Puluhan ribu migran menyerbut Ceuta pada Jumat, 31 Juli 2026.
MADRID - Hampir semua dari puluhan ribu migran nan memasuki wilayah Ceuta di Afrika Utara, Spanyol, telah pergi meninggalkan wilayah tersebut pada Sabtu (1/8/2026), kata para pejabat. Beberapa negara Eropa telah memperketat kontrol perbatasan mereka menyusul kejadian tersebut untuk mencegah masuknya migran secara tiba-tiba.
Diperkirakan 60.000 migran memasuki Ceuta hanya dalam beberapa hari dari negara tetangga Maroko, kata Kepala Pemerintahan Regional wilayah tersebut, Juan Jesús Vivas, kepada wartawan. Namun pada Sabtu, Menteri Dalam Negeri Spanyol mengatakan nyaris semuanya telah pergi.

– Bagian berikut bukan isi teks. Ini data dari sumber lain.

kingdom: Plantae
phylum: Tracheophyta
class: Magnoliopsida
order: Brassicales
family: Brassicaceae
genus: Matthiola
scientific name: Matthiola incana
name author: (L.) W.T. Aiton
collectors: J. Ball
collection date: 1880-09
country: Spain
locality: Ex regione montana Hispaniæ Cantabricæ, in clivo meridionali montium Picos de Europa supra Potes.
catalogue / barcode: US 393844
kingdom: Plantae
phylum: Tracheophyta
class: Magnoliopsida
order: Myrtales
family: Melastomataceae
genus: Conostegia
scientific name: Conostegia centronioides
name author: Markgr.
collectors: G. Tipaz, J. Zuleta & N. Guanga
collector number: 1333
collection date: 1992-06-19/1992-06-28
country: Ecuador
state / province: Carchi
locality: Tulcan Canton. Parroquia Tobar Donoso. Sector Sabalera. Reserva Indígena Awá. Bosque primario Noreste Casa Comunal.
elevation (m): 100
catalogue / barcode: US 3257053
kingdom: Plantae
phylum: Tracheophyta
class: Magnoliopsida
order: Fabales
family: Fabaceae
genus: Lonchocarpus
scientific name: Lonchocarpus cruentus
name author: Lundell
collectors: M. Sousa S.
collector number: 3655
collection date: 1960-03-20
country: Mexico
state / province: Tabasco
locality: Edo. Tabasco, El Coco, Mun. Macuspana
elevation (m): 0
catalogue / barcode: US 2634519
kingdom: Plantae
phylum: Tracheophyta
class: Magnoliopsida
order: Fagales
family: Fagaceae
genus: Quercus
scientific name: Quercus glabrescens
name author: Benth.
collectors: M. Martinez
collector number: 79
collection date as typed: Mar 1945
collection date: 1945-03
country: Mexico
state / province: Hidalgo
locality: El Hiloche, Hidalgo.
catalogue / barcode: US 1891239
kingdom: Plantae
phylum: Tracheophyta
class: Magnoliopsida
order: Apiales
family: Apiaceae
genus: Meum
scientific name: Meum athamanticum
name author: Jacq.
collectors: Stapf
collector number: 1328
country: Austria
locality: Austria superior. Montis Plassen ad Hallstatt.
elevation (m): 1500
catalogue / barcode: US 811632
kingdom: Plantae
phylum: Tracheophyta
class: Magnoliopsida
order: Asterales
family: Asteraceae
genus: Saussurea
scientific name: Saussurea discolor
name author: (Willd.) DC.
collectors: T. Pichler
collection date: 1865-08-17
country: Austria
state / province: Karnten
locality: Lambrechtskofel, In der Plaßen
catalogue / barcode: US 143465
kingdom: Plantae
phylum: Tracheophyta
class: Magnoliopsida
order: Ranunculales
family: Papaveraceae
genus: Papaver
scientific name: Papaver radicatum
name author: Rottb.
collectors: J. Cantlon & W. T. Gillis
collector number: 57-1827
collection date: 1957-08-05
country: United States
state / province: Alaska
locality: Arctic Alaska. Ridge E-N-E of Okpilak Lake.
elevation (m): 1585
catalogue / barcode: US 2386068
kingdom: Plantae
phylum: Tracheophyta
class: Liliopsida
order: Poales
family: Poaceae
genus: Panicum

"Situasinya nyaris sepenuhnya berbalik," kata Fernando Grande-Marlaska kepada wartawan, sebagaimana dilansir TRT.
Di bawah pengawasan tentara dan polisi Spanyol pada Sabtu pagi, para migran muda nan tersisa terus menyeberang kembali ke Maroko, seperti nan dilihat oleh wartawan AFP. Siapa pun nan terlalu lama berada di jalur pantai segera diusir kembali oleh tentara.
Untuk menyeberang ke Ceuta, banyak nan berenang melewati penghalang perbatasan mini nan menjorok ke Laut Mediterania. Setidaknya 67 orang tewas dalam upaya tersebut, kata Grande-Marlaska sembari memberikan nomor terbaru pada Sabtu.
Masuknya migran secara tiba-tiba telah memicu kepanikan politik di Eropa. Dua puluh dua negara Uni Eropa mengeluarkan surat terbuka berbareng pada Sabtu nan menyerukan pertemuan video para menteri dalam negeri blok tersebut "sebagai masalah mendesak" untuk menyepakati respons terkoordinasi nan cepat, dan untuk "mencegah penyeberangan tak terkendali lebih lanjut".
Prancis telah memperketat pemeriksaan di perbatasannya dengan Spanyol dan mengatakan bakal meningkatkan kehadiran polisi di sana lima kali lipat menjadi 334 petugas dan gendarme pada Sabtu.